The girls I have been writing about in this essay came back, we found them. We return. We come back upon our way. Yet this event that has occurred in our walking – a kind of catabasis that willfully encourages us to go down down deep into something terrible – changes us. The walk has changed us. We will go back there sometime, I know, and finish the route we started that day – and we will take the right turn this time, find the way out that will bring us to the schoolhouse and explore that little lost settlement as we had intended. And we will talk, too, then, of that other day, no doubt, and remember it, the feeling of it, the new walk shadowed by the past. So, we say to ourselves, we will take more care. Our daughter won’t leave us, is what we hope. Her friends, the friends she brought with her on the walk that day, are not the friends she sees now.

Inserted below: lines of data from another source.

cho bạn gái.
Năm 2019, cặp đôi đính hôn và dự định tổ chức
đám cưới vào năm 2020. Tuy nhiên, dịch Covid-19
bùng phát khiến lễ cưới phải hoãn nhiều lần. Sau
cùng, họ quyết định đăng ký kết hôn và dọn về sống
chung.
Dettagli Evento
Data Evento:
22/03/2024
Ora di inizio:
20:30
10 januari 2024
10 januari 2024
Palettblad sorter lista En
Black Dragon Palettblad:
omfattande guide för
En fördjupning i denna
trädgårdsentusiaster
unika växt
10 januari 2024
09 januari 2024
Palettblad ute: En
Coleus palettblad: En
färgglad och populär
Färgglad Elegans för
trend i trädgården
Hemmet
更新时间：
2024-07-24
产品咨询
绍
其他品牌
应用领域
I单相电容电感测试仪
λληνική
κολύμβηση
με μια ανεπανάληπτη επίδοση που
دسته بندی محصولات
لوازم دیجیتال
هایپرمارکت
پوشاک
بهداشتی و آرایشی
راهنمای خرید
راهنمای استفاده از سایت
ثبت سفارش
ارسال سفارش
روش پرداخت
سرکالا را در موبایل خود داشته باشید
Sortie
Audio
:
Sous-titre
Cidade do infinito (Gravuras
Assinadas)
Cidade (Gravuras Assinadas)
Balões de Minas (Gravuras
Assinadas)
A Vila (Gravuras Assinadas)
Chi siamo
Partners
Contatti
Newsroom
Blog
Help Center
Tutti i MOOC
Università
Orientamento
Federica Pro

*Author’s note: “The Eastern and Northern Highlands are becoming spoiled by the terrible multiplication and activity of wind turbine development in the region, encouraged by the wealth of big multinational conglomerates who stand to make billions in tax incentives and income from energy charges and rebates. These turbines threaten to permanently deform some of the most wild and beautiful places in the British Isles – land deemed ‘empty’ and ‘with no other usefulness’ by bureaucrats and politicians and absent landlords who do not live there but own vast tracts of land, a situation that affects north east Sutherland and Caithness in particular.”